Remarqué en 2019 avec son roman jeunesse
L'Estrange Malaventure de Mirella, la française
Flore Vesco décroche le prix du Vendredi et le prix Imaginales pour cette relecture du Joueur de flûte de Hamelin.
Toujours chez L'école des loisirs, elle récidive avec
D'Or et d'Oreillers qui, cette fois, s'appuie sur le conte du danois
Hans Christian Andersen écrit en 1835 et qui s'intitule
La Princesse au petit pois.
L'histoire, nous le connaissons tous, raconte comment un prince et sa reine de mère vont choisir une jeune fille échouée un soir d'orage dans leur demeure. La méthode ? Une pile de vingt matelas et un petit pois qui va sérieusement perturber le sommeil de la prétendante. C'est certain, seule une « vraie princesse » peut se montrer aussi délicate et le prince épouse donc la belle
Moralité : ne vous fiez pas aux apparences (et mangez cinq fruits e légumes par jour !).
Que vient donc apporter
Flore Vesco à cette histoire archi-connue ?
Tout d'abord, sa plume magnifique qui sait jouer avec les mots comme un joueur de flûtes sait embobiner les rats. Maniant la langue française avec une souplesse rare,
Flore Vesco s'amuse, créant des palindromes et des anacycliques, donne des titres très imagés à chaque chapitre autour du corps, insuffle la vie dans des expressions populaires pour en user littéralement.
Dans D'Ors et d'Oreillers, la magie permet de « jeter un oeil », de pouvoir affirmer que « c'est mon petit doigt qui me l'a dit » ou que l'on a « donné sa langue au chat ».
Car
Flore Vesco s'amuse à déstructurer ses protagonistes, à pénétrer dans les corps et dans la chair pour en extirper des sentiments à fleur de peau.
Son récit commence d'ailleurs comme le conte original avec un beau prince, Lord Handerson (clin d'oeil évident à l'auteur original), et une famille de trois soeurs célibataires en manque de mari : la famille Watkins.
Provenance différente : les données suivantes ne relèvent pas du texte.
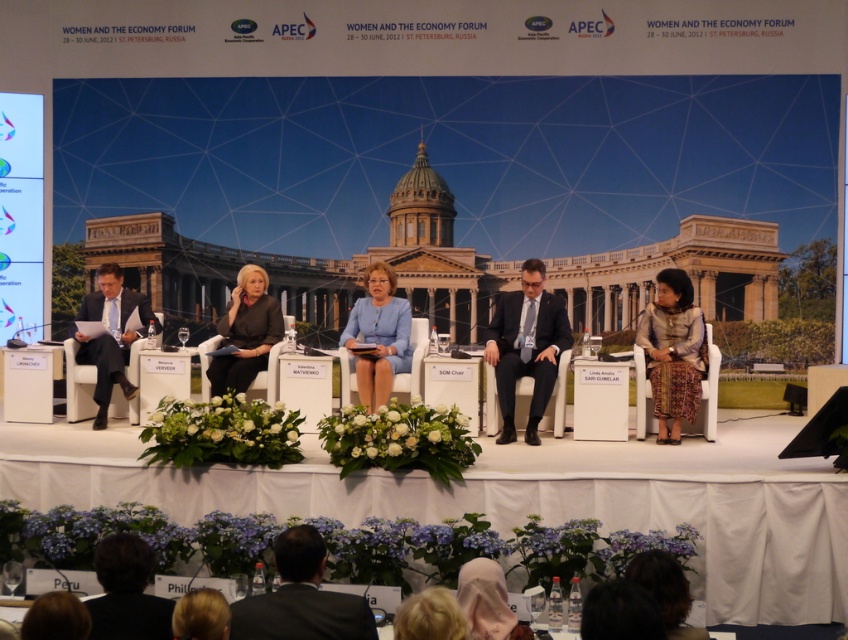
Question: Which is farther from the dark blue suit at center?

Choices:
 (A) dark gray suit at center
 (B) blue fabric dress at center
 (C) dark suit at left

Answer: (C)

Question: Which point appears farthest from the camera in this image?

Choices:
 (A) (109, 285)
 (B) (353, 320)
 (C) (252, 356)

Answer: (A)

Question: Does silk skirt at right appear on the right side of blue fabric dress at center?

Choices:
 (A) no
 (B) yes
Par une nuit d'orage, voici les trois soeurs à Blenkinsop Castle pour affronter l'étrange épreuve du Lord : dormir sur une pile de matelas chacune leur tour.
Seulement voilà, une autre prétendante s'invite sans le savoir dans le domaine du riche héritier : Sadima, la dame de compagnie (et de ménage) des trois soeurs.
Flore Vesco va donc prendre au pied de la lettre la morale de l'histoire originale en montrant que Sadima, la pauvresse qui ne devrait pouvoir que rêver à la vie de princesse, va se révéler bien plus digne que les filles de bonne famille naturellement destinées à ce genre de choses.
À moins que ce ne soit le Prince lui-même qui finissent par abdiquer pour la belle Sadima…
Flore Vesco s'amuse donc à entretenir le mystère qui règne entre les murs de Blenkinsop Castle. La magie devient à la fois un moteur de l'intrigue, un privilège et un secours. La demeure du prince prend vie petit à petit sous la plume de l'autrice qui, au diapason de son exercice lexical, joue avec la chair, les parties, les métaphores, les sensations. Lové au coeur de cette histoire surnaturelle, un message féministe sur la place de la femme, qu'elle soit riche et enfermée dans une cage dorée ou pauvre et mise à l'écart de la société. La chose est habile, maligne et fichtrement bien vu pour un conte au départ pensé et axé sur le désir de l'homme. C'est aussi le poids de l'influence maternelle et des conventions que vont affronter Sadima et Handerson, brisant les tabous de classes et de morale.
Malheureusement, D'Ors et d'Oreillers, s'il impressionne par sa façon de réinventer les personnages et l'intrigue, ne sort jamais d'un schéma narratif archi-classique de conte qui laisse une sensation d'ennui diffus une fois que l'on découvre le fin mot de l'affaire. Viendra ensuite l'inévitable romance (avec de longues séquences érotico-niaise sauvées par la plume impeccable de la française) puis l'épreuve, la confrontation finale et l'happy-end.
Flore Vesco se laisse piéger par la structure, elle qui prend pourtant un malin plaisir à démonter les concepts et les personnages. Nous sommes loin de l'onirisme contemplatif d'un Moi, Peter Pan ou du jusqu'au boutisme nihiliste du Puits.
Qu'à cela ne tienne, le roman de
Flore Vesco reste en grande partie un vrai plaisir de lecture et une relecture enthousiasmante d'un conte qui avait bien besoin d'un dépoussiérage en règle.
Malgré une structure narrative prévisible dans son enchaînement et qui tire parfois à la ligne pour laisser les amoureux s'explorer l'un l'autre, D'Ors et d'Oreillers s'affirme comme une relecture intelligente et remarquablement bien écrite du conte traditionnel de
la princesse au petit pois, le message féministe et social en prime.